─── DOCUMENT TEXT

Expected value of drawing three cards with replacement

Question

You have a standard deck of cards. Each card is worth its face value (A=$1$, K=$13$).

What is the expected value (EV) of drawing three cards with replacement (cards are placed back into the deck after each being drawn)?

Here is my attempt:

The expected value of an event is the average of the values of each outcome.

In this case, the outcome is drawing a card and the value of the outcome is the value of the card. Since the cards are replaced, each outcome has the same probability. The probability of drawing a card with value $x$ is 1/13​.

Therefore, the expected value of drawing one card with replacement is:

$E = \frac{1}{13}(1 + 2 + 3 + ... + 13) = 7$

To find the expected value (EV) of drawing three cards with replacement, can I just multiply by $3$?

so $EV(3 cards) = 7 * 3 = 21$

Answer 1

Yes , you can. One way to see this is let $Χ_1,Χ_2,Χ_3$ be the random variable that is the outcome of the $i$ draw.

Clearly in your case if $X$ is the total outcome:

$$ X = X_1+X_2+X_3 $$

and thus:

$$ \mathbb{E}[X] = \mathbb{E}[X_1]+\mathbb{E}[X_2]+\mathbb{E}[X_3] = 3 \cdot 7 = 21 $$

in a more intuition based manner, you do a random experiment 3 times, with the same conditions, so it is only natural that the total EV is just the sum of the EV's of each event and as you have the same conditions these must all be the same (This is where the replacement comes in, if you did not do the replacement you cannot do this) .

──────

◆ ABOUT THIS EXERCISE ◆
Can you reproduce the card-drawing thread above word for word, starting with "Expected value of drawing three" and going on through "of each outcome."?

─── AVAILABLE DATA

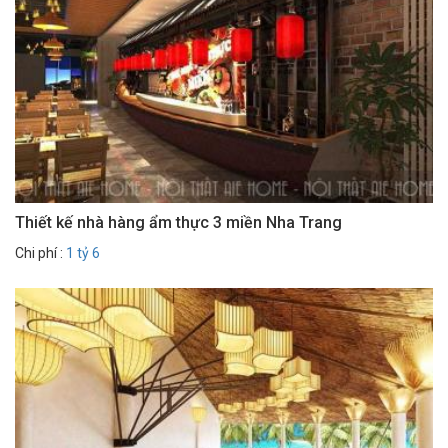
Thiết kế nhà hàng ẩm thực 3 miền Nha Trang
Chi phí :
1 tỷ 6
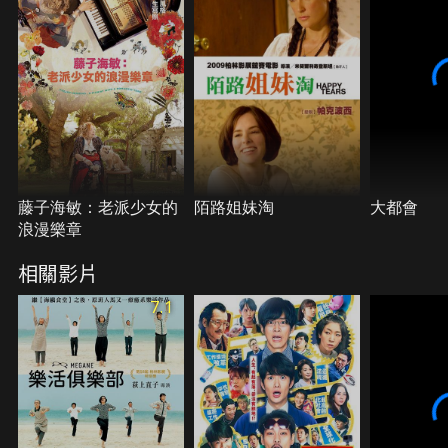
明的藝術家「澤田」。這個「澤田」突然變得家喻戶
曉，卻也漸漸開始受到◯的束縛…
藤子海敏：老派少女的
陌路姐妹淘
大都會
浪漫樂章
相關影片
7.1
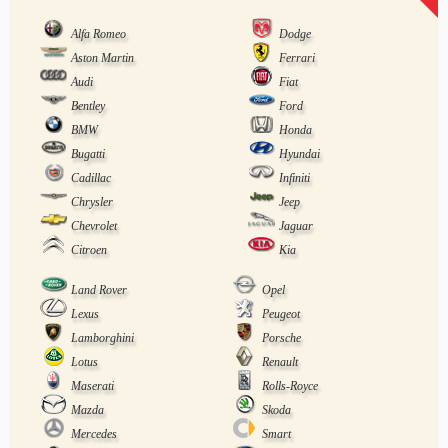
Alfa Romeo
Dodge
Aston Martin
Ferrari
Audi
Fiat
Bentley
Ford
BMW
Honda
Bugatti
Hyundai
Cadillac
Infiniti
Chrysler
Jeep
Chevrolet
Jaguar
Citroen
Kia
Land Rover
Opel
Lexus
Peugeot
Lamborghini
Porsche
Lotus
Renault
Maserati
Rolls-Royce
Mazda
Skoda
Mercedes
Smart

──────

◆ EXERCISE RESULT ◆
Expected value of drawing three cards with replacement

Question

You have a standard deck of cards. Each card is worth its face value (A=$1$, K=$13$).

What is the expected value (EV) of drawing three cards with replacement (cards are placed back into the deck after each being drawn)?

Here is my attempt:

The expected value of an event is the average of the values of each outcome.